TASK TO COMPLETE: From the first line of the material to the line containing "احصل على افضل سعر ل", inclusive, write out each line exactly, leaving out the pictures.

STUDY MATERIAL:
┌──
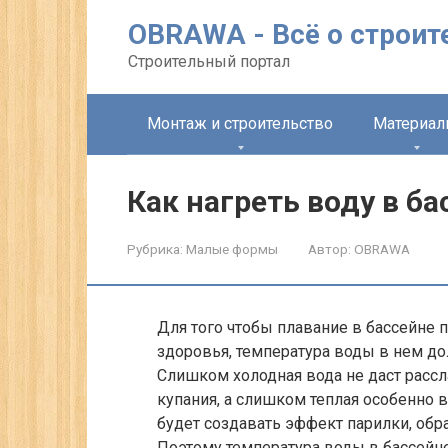
Перейти
OBRAWA - Всё о строит
к
контенту
Строительный портал
Монтаж и строительство
Материа
Как нагреть воду в ба
Рубрика:
Малые формы
Автор:
OBRAWA
Для того чтобы плавание в бассейне
здоровья, температура воды в нем д
Слишком холодная вода не даст рассл
купания, а слишком теплая особенно 
будет создавать эффект парилки, обра
Поэтому температура воды в бассейн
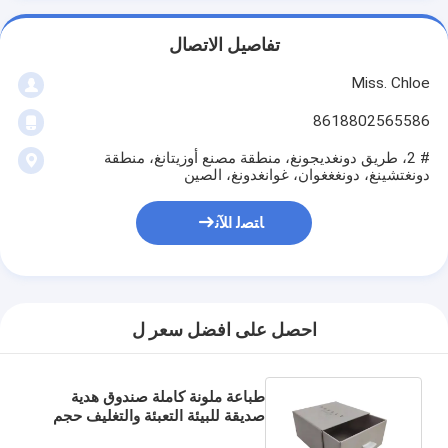
تفاصيل الاتصال
Miss. Chloe
8618802565586
# 2، طريق دونغديجونغ، منطقة مصنع أوزيتانغ، منطقة
دونغتشينغ، دونغغغوان، غوانغدونغ، الصين
ﺎﺘﺼﻟ ﺍﻶﻧ
احصل على افضل سعر ل
طباعة ملونة كاملة صندوق هدية
صديقة للبيئة التعبئة والتغليف حجم
مخصص صندوق ورق الدرج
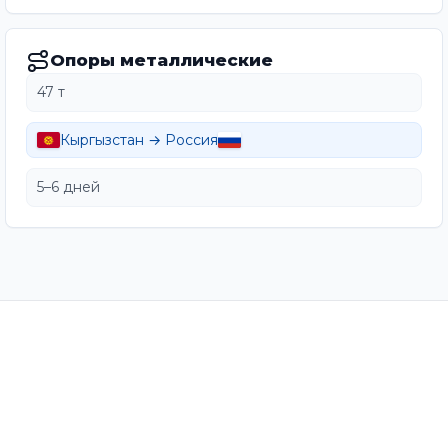
Опоры металлические
47 т
Кыргызстан → Россия
5–6 дней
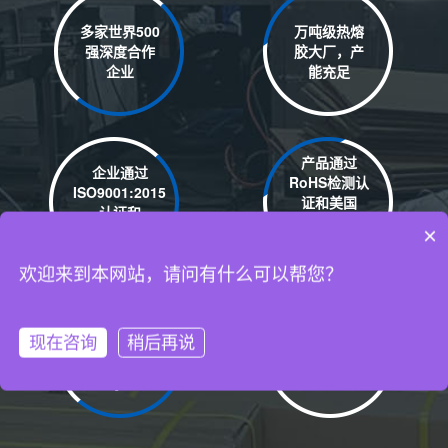
多家世界500
万吨级热熔
强深度合作
胶大厂，产
企业
能充足
产品通过
企业通过
RoHS检测认
ISO9001:2015
证和美国
认证和
REACH检测
ISO14001认证
×
认证
自有厂房15000平米
欢迎来到本网站，请问有什么可以帮您？
丰富的热熔
严格的产品
现在咨询
稍后再说
胶棒、热熔
品质管控流
胶粒研发经
程
验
└──
WRITTEN RESPONSE:
Перейти
OBRAWA - Всё о строит
к
контенту
Строительный портал
Монтаж и строительство
Материа
Как нагреть воду в ба
Рубрика:
Малые формы
Автор:
OBRAWA
Для того чтобы плавание в бассейне
здоровья, температура воды в нем д
Слишком холодная вода не даст рассл
купания, а слишком теплая особенно 
будет создавать эффект парилки, обра
Поэтому температура воды в бассейн
تفاصيل الاتصال
Miss. Chloe
8618802565586
# 2، طريق دونغديجونغ، منطقة مصنع أوزيتانغ، منطقة
دونغتشينغ، دونغغغوان، غوانغدونغ، الصين
ﺎﺘﺼﻟ ﺍﻶﻧ
احصل على افضل سعر ل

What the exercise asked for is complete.